Ontem li duas intervenções extraordinárias, que me surpreenderam pela negativa, sobre a crise financeira internacional. A primeira pode ser lida na edição on-line da TSF e foi feita presidente da associação Portuguesa de Bancos (APB).
Segundo João Salgueiro, fica-se a saber que o endividamento das famílias com encargos financeiros começa com a pouca resistência das mesmas a campanhas de publicidade e com a proverbial cultura do “desenrasca” dos portugueses. Sendo português, até posso concordar em parte com estas justificações. Agora o que é extraordinário é ler-se esta entrevista e ficar-se com a sensação de que os bancos e o sistema financeiro no geral não têm nada a ver com o assunto. Não! Eles apenas fazem negócios. Business! O resto, isto é, avaliar, antes de conceder um crédito, se uma família tem ou não capacidade de resolver os seus encargos futuros, é só com as famílias. Aliás, se situações dessas acontecem em larga escala é só porque as mesmas têm falta de "miolo" no cérebro e não sabem ver as coisas como elas são. Extraordinário este sacudir a água do capote…
A segunda é o editorial do jornal Público de ontem. Nela fiquei a saber, qual o meu espanto, que o resultado da crise internacional tem raízes profundas em legislação capciosa produzida por presidentes democratas (que vão desde Roosevelt até Clinton, passando por Jimmy Carter…), no facto das empresas Fannie Mae e Freddie Mac serem “altruístas” em virtude dessa mesma legislação e concederem (pecado dos pecados!) créditos a quem menos precisam e na falta de “competência” das autoridades monetárias em resistirem a tentações políticas de oferecer um "festim" de dinheiro barato. Extraordinário, uma vez mais. Tenho o Público e os seus editoriais em muito boa conta. Mas desta vez surpreendeu-me o tom fundamentalista e quase pedante do editorial.
E já agora, o que é que as duas intervenções têm de comum? A ideia de que os problemas só acontecem porque as pessoas são estúpidas, porque não sabem ou não querem saber os perigos financeiros em que se metem, porque não abriram os olhos e que quem esteve a ganhar dinheiro (até há bem pouco tempo) com a voragem financeira que existia à volta do mercado imobiliário não tem nada a ver com o assunto… Extraordinário, não?
2 comentários:
Curiosamente, ontem a seguir ao jogo, falei com o Romão sobre isto. Trabalhando na área da defesa do consumidor, muitas vezes sou confrontado com uma visão tendenciosa para o lado dos clientes bancários. Nestes casos, dizem-me que estes são pouco lúcidos e formados quanto aos produtos que adquirem e, mais especificamente, no caso dos créditos. Acredito. Mas não se podem livrar da responsabilidade de saberem quais os montantes disponíveis do seu rendimento, calculando o seu orçamento. Durante estes anos todos, as famílias sempre souberam gerir os seus orçamentos. Agora que há técnicas de marketing agressivas, não se pode dizer que são elas as únicas culpadas.
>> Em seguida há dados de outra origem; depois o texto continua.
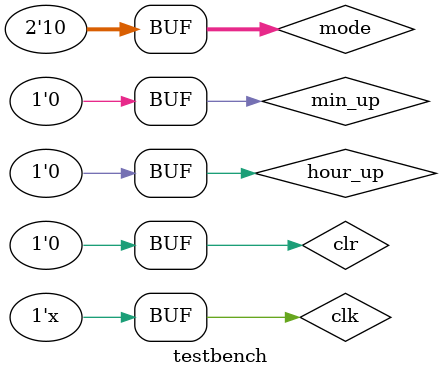
<source format=v>
`timescale 1ns / 1ps


module testbench;

	// Inputs
	reg clk;
	reg clr;
	reg [1:0] mode;
	reg hour_up;
	reg min_up;
	

	// Outputs
	wire [6:0] seg;
	wire [3:0] an;
	wire alarm;

	// Instantiate the Unit Under Test (UUT)
	alarm_clock uut (
		.clk(clk), 
		.clr(clr), 
		.mode(mode), 
		.min_up(min_up), 
		.hour_up(hour_up), 
		.seg(seg), 
		.an(an), 
		.alarm(alarm)
	);

	initial begin
		// Initialize Inputs
		clk = 0;
		clr = 0;
		mode = 0;
		min_up = 0;
		hour_up = 0;


		// Wait 100 ns for global reset to finish
		#100;
        mode=0;
		  #100000;
		  #100000;
		  #100000;
		  #100000;
		  mode=1;
		  #10;
		  min_up = 1;
		  #500;
		  min_up = 0;
		  #500;
		  min_up = 1;
		  #500;
                    min_up = 0;
		  #500;
		  min_up = 1;
		  hour_up = 1;
		  #500;
                    min_up = 0; hour_up = 0;
		  #500;
		  hour_up = 1;
		  #500;
                              min_up = 0; hour_up = 0;
		  #500;
		  hour_up = 1;
		  #500;
                              min_up = 0; hour_up = 0;
		  #50000;
		  min_up = 0;
		  #10;
mode=2;
		  
		  
		  
		// Add stimulus here

	end
      always #1 clk=~clk;
endmodule


</source>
Concordo também que as entidades financeiras devem ser responsáveis, não oferecendo créditos sem a devida precaução (avaliando as capacidades de crédito e com taxas de juro realistas), nem induzirem ao endividamento desenfreado. É uma indústria cujo objectivo é o lucro, mas esta não é uma área sem responsabilidade social e é aqui que as coisas se tornam complicadas.
Precisamente, a frase "responsabilidade social" não existe para muitos. É tudo uma questão individual. É aí onde se sacode a água do capote.